* PROVIDED TEXT
===

# 12 week old German Shepherd Puppy



## HB2210 (Apr 14, 2010)

Hi, just about to embark on our first outing walking our new pup. I know this sounds stupid but how long should we walk him for ? Just a wee rough idea as I dont want to over exercise him and put and strain on his joints. I know you have to build it up gradually so any advice would be appreciated


----------



## kaisa624 (Mar 5, 2010)

For a 3 month old gsd I'd go for 15 mins twice a day. With larger dogs you have to be careful with their joints. I'd keep him on lead for now, and teaching him slowly to heel. However once or twice a week, I'd use a longer line and teach him recall  Even in the house you can teach him recall


----------



## sequeena (Apr 30, 2009)

I need GSD puppy pics!!! 

At that age Sky was walked for around 15 minutes twice a day  You have to build it up slowly as not to hurt their little legs and hip x


----------



## sketch (Sep 19, 2009)

I wouldnt walk too far on lead on hard surfaces, like road walks, limit that..
But i would encourage free play in the garden, other places where its safe to let him offlead and play, chances are at that age he aint going to run off lol.
But by free running, at puppy pace, letting im do his own speed will encourage muscle development on the gluteal muscles which will aid stability setting him up for healthy hips as he gets older.
I dont agree with walking little pups for long perios of time on tarmac etc, but like to encourage play trotting around off lead on grass areas to help development, but this is just my opinion.
xx

PS forgot to add, i dont let them walk up and down stairs at this age,. nor do i encourage pups to run around doing sharp turns etc, as this can damage there hips.


----------



## Guest (Apr 30, 2010)

Invest in a long line leash and take him to fields and nice surface areas to have a wonder and socialize as much as possible around as many people and new surroundings that he will encounter thru out his life ur puppy will always let u know when he is tired body language will tell u this so once he starts to trail behind u its a good idea to let him rest and sleep it off as they love to sleep and grow.


----------

===

* WHAT TO DO
Reproduce word for word the part of the puppy-walking thread starting at "I wouldnt walk" and ending at "just my opinion.". The records have no connection to the thread about walking a German Shepherd puppy.

===

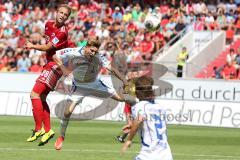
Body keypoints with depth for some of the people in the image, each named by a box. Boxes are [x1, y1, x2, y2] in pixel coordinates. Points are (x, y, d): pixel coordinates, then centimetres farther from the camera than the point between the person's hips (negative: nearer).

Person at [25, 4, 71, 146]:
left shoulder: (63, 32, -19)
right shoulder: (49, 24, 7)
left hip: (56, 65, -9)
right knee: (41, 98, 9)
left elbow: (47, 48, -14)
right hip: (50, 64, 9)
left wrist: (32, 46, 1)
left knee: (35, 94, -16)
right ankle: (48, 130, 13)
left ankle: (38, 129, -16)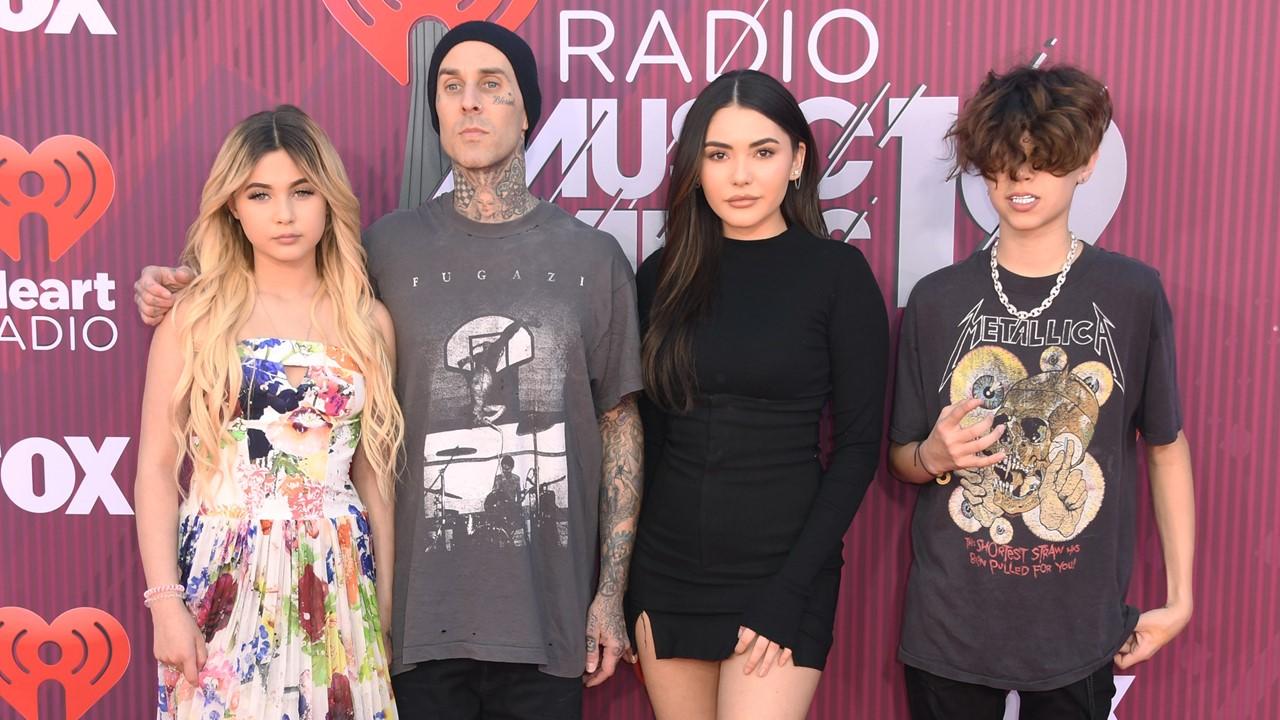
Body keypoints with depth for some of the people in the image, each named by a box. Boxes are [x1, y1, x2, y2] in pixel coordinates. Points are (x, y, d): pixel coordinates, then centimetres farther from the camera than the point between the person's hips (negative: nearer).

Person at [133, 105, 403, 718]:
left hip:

===

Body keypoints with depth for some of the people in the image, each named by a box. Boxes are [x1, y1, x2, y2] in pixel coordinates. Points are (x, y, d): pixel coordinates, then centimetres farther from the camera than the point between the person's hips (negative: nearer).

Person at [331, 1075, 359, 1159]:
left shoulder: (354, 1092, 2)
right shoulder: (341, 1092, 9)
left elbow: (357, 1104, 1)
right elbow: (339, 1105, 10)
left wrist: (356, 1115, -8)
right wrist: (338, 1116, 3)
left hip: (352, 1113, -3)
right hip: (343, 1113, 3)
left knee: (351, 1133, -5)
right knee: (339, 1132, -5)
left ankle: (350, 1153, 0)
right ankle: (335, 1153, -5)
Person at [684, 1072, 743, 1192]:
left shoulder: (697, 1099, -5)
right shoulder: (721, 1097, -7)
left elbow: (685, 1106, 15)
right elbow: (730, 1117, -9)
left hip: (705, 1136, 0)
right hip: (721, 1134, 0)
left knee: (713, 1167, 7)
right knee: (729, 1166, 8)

===

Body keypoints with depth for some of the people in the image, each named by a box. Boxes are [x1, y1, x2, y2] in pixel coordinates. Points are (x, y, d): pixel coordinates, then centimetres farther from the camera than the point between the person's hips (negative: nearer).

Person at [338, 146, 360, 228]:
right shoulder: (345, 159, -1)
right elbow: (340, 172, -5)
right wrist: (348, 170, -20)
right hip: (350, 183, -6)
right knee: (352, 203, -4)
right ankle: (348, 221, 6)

===

* RESULT FOR THIS TASK
I wouldnt walk too far on lead on hard surfaces, like road walks, limit that..
But i would encourage free play in the garden, other places where its safe to let him offlead and play, chances are at that age he aint going to run off lol.
But by free running, at puppy pace, letting im do his own speed will encourage muscle development on the gluteal muscles which will aid stability setting him up for healthy hips as he gets older.
I dont agree with walking little pups for long perios of time on tarmac etc, but like to encourage play trotting around off lead on grass areas to help development, but this is just my opinion.